Transient Receptor Potential Vanilloid 5 Mediates Ca2+ Influx and Inhibits Chondrocyte Autophagy in a Rat Osteoarthritis Model.

BACKGROUND

Autophagy, a self-protective mechanism of chondrocytes, has become a promising target to impede the progress of osteoarthritis (OA). Autophagy is regulated by cytosolic Ca2+ activity and may thus be modified by the Ca2+ permeable transient receptor potential channel vanilloid 5 (TRPV5). Therefore, we investigated the potential role of TRPV5 in mediating Ca2+ influx and in inhibiting chondrocyte autophagy in a rat OA model.

METHODS

The rat OA model was assessed by macroscopic and histological analyses. light chain 3B (LC3B) immunolocalization was detected by immunohistochemistry. TRPV5, LC3B and calmodulin in OA articular cartilage were assessed by real time polymerase chain reaction (RT-PCR) and western blotting. TRPV5 small interfering RNA (TRPV5 siRNA) were transfected into rat primary chondrocyte then the calmodulin and LC3B was detected by immunofluorescence.
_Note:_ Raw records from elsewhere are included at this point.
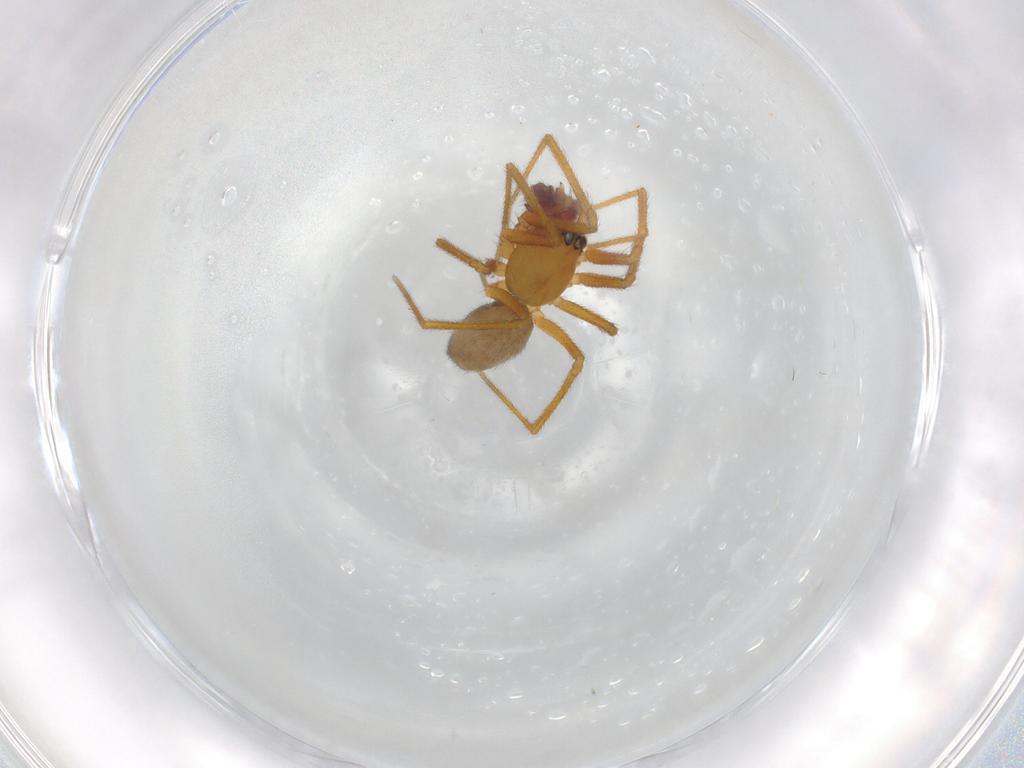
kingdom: Animalia
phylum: Arthropoda
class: Arachnida
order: Araneae
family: Linyphiidae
The functionality of the TRPV5 was assessed by Ca2+ influx. Western blot was used to measure autophagy-related proteins.

RESULTS

We constructed a monosodium iodoacetate (MIA) -induced rat OA model and found that ruthenium red (TRPV5 inhibitor) slowed the progression of joint destruction. We found that the TRPV5 and calmodulin were up-regulated but LC3B was down-regulated in articular cartilage following prolonged progression of OA. Furthermore, the up-regulated TRPV5 channel caused an increase in the Ca2+ influx in chondrocytes. The up-regulation of TRPV5 stimulated Ca2+ influx, which inhibited autophagy by increasing the production of calmodulin, phosphorylation of calmodulin dependent protein kinases II (p-CAMK II), phosphorylation of Beclin1 (p-Beclin1), and protein of B-cell lymphoma-2 (Bcl-2), and attenuating ratio of LC3-II/ LC3-.

CONCLUSION

Up-regulated TRPV5 as an initiating factor inhibited chondrocyte autophagy via the mediation of Ca2+ influx.